::: GIVEN RECORDS
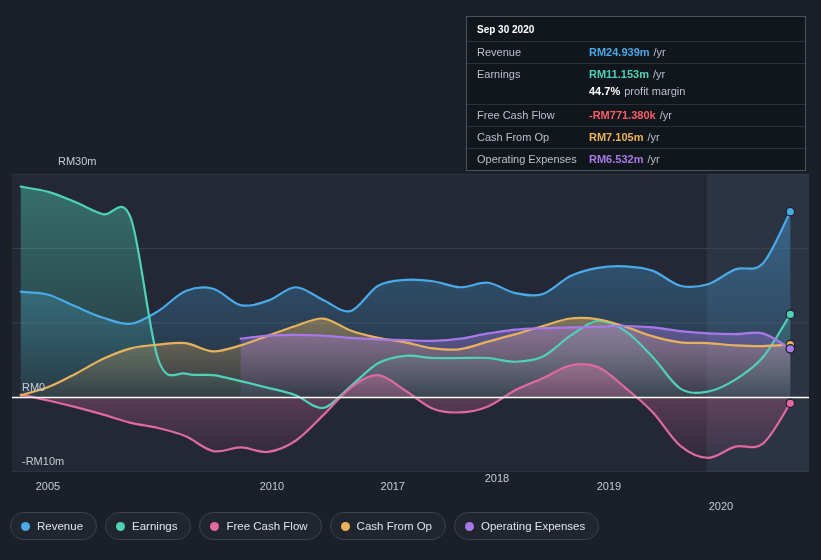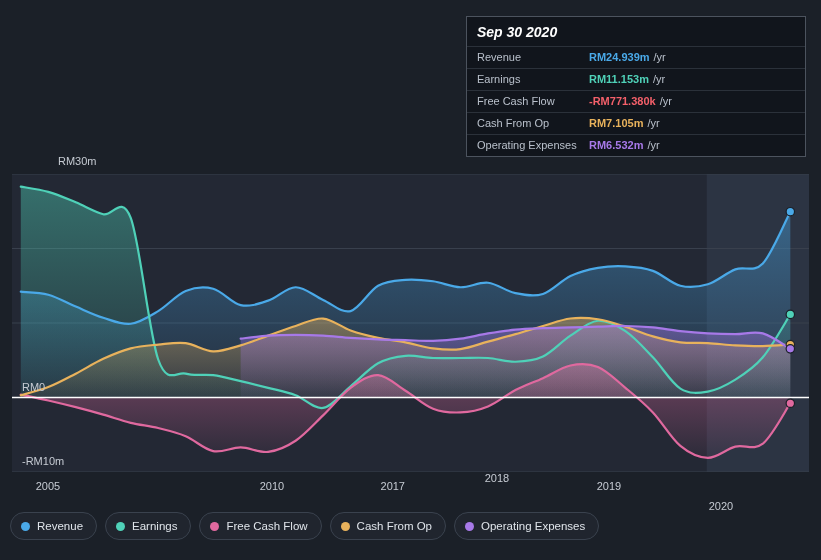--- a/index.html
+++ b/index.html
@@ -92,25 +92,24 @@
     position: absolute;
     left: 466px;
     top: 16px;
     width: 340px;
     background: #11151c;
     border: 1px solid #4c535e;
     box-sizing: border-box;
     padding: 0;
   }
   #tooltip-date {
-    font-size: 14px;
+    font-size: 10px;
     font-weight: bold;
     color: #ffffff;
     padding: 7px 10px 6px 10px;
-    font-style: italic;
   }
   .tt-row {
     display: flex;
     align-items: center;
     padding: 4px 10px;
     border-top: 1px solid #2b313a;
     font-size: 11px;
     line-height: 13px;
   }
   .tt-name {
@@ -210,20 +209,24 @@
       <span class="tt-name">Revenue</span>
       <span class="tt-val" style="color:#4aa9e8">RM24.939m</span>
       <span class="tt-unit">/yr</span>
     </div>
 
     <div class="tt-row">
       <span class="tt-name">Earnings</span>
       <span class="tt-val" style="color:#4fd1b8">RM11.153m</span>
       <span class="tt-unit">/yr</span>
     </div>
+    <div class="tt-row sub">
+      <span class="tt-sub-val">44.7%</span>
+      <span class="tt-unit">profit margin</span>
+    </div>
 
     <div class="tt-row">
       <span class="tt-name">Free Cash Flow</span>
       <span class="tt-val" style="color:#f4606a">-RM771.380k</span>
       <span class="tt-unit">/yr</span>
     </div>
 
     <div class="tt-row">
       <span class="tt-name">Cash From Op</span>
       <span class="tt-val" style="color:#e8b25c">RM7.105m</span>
::::::
» EXERCISE DETAILS
With the pictures excluded, retype the records above verbatim.

» SOLUTION TO THIS TASK
--- a/index.html
+++ b/index.html
@@ -92,25 +92,24 @@
     position: absolute;
     left: 466px;
     top: 16px;
     width: 340px;
     background: #11151c;
     border: 1px solid #4c535e;
     box-sizing: border-box;
     padding: 0;
   }
   #tooltip-date {
-    font-size: 14px;
+    font-size: 10px;
     font-weight: bold;
     color: #ffffff;
     padding: 7px 10px 6px 10px;
-    font-style: italic;
   }
   .tt-row {
     display: flex;
     align-items: center;
     padding: 4px 10px;
     border-top: 1px solid #2b313a;
     font-size: 11px;
     line-height: 13px;
   }
   .tt-name {
@@ -210,20 +209,24 @@
       <span class="tt-name">Revenue</span>
       <span class="tt-val" style="color:#4aa9e8">RM24.939m</span>
       <span class="tt-unit">/yr</span>
     </div>
 
     <div class="tt-row">
       <span class="tt-name">Earnings</span>
       <span class="tt-val" style="color:#4fd1b8">RM11.153m</span>
       <span class="tt-unit">/yr</span>
     </div>
+    <div class="tt-row sub">
+      <span class="tt-sub-val">44.7%</span>
+      <span class="tt-unit">profit margin</span>
+    </div>
 
     <div class="tt-row">
       <span class="tt-name">Free Cash Flow</span>
       <span class="tt-val" style="color:#f4606a">-RM771.380k</span>
       <span class="tt-unit">/yr</span>
     </div>
 
     <div class="tt-row">
       <span class="tt-name">Cash From Op</span>
       <span class="tt-val" style="color:#e8b25c">RM7.105m</span>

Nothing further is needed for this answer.